Aim of the task - Reproduce exactly the line with "Where is the ceiling light" and all the lines beneath it, stopping only at the end of the material.

*** Supplied records ***

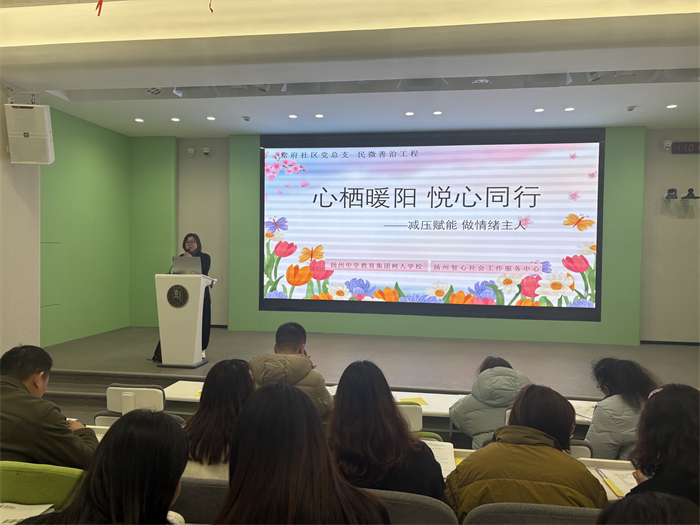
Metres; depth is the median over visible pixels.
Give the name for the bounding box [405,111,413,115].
ceiling light
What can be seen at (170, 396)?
long table
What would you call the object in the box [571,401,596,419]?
paper
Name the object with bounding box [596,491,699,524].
person
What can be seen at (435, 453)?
paper
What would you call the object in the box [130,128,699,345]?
back wall
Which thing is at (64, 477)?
green chair
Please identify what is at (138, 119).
ceiling light
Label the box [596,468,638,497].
paper
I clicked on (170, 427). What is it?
woman
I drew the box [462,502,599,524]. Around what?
chair
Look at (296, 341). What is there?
man
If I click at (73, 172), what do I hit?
left wall
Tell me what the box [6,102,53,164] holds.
wall speaker
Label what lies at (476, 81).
ceiling light
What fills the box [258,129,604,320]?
projection screen
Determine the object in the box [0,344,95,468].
man
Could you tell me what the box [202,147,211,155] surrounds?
security camera
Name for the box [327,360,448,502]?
woman
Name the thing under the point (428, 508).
chair
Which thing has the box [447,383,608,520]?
woman
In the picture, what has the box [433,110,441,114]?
ceiling light
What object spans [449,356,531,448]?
person
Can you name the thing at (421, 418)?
white chair
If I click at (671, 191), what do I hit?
camera
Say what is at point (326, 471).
woman
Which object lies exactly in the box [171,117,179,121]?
ceiling light
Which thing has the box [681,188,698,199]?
camera
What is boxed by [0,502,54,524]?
paper
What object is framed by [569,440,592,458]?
chair
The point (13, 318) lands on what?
left wall
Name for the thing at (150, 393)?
white chair
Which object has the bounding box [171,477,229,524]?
chair
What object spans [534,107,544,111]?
ceiling light
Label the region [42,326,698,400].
stage
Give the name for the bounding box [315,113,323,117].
ceiling light
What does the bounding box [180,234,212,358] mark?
woman
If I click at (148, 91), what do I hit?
ceiling spotlight
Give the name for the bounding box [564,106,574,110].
ceiling light
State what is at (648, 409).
woman
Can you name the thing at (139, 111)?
ceiling
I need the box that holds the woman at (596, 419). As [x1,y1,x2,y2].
[586,357,659,460]
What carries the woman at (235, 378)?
on the chair at (194, 506)
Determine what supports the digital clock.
attached to the back wall at (678, 186)
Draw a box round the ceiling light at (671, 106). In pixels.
[666,104,676,108]
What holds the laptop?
on the lectern
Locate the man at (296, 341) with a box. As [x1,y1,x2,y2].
[250,323,333,417]
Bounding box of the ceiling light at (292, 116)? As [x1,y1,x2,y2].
[288,114,297,118]
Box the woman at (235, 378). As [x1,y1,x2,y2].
[182,359,254,482]
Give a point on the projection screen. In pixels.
(355, 205)
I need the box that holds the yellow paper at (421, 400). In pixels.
[398,397,428,405]
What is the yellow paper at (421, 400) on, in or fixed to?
on the long table at (170, 396)
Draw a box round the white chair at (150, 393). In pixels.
[96,384,165,426]
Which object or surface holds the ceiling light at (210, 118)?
in the ceiling
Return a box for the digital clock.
[671,141,699,153]
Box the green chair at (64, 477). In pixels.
[0,461,85,507]
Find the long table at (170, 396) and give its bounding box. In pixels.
[164,379,595,427]
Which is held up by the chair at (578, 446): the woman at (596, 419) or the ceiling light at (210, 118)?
the woman at (596, 419)
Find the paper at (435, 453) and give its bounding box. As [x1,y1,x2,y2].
[423,439,457,475]
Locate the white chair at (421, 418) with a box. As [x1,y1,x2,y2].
[396,403,422,431]
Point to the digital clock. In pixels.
(693, 144)
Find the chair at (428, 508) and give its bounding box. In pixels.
[367,489,457,524]
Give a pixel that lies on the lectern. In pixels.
(190, 327)
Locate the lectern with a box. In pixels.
[154,273,215,368]
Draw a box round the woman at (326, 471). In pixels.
[214,380,389,524]
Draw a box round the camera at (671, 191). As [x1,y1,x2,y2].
[664,188,677,199]
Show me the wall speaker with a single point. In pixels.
(42, 125)
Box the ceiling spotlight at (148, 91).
[144,87,161,94]
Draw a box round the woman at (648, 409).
[626,382,699,507]
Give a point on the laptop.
(176, 261)
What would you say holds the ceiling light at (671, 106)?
in the ceiling
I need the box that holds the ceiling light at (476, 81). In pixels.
[472,76,490,83]
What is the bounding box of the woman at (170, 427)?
[19,408,186,524]
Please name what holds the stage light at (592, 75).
attached to the ceiling
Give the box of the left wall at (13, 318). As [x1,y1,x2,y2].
[0,80,40,352]
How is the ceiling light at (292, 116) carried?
in the ceiling
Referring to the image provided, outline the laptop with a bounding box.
[171,256,202,274]
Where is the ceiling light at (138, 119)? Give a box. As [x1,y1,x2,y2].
[134,118,143,121]
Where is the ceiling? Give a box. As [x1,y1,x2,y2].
[0,0,699,138]
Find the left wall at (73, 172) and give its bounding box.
[42,106,129,343]
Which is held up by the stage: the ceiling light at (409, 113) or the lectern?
the lectern
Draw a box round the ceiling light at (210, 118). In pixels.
[206,116,215,120]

*** End of Supplied records ***

Response to the task -
Where is the ceiling light at (138, 119)? Give a box. As [x1,y1,x2,y2].
[134,118,143,121]
Where is the ceiling? Give a box. As [x1,y1,x2,y2].
[0,0,699,138]
Find the left wall at (73, 172) and give its bounding box.
[42,106,129,343]
Which is held up by the stage: the ceiling light at (409, 113) or the lectern?
the lectern
Draw a box round the ceiling light at (210, 118). In pixels.
[206,116,215,120]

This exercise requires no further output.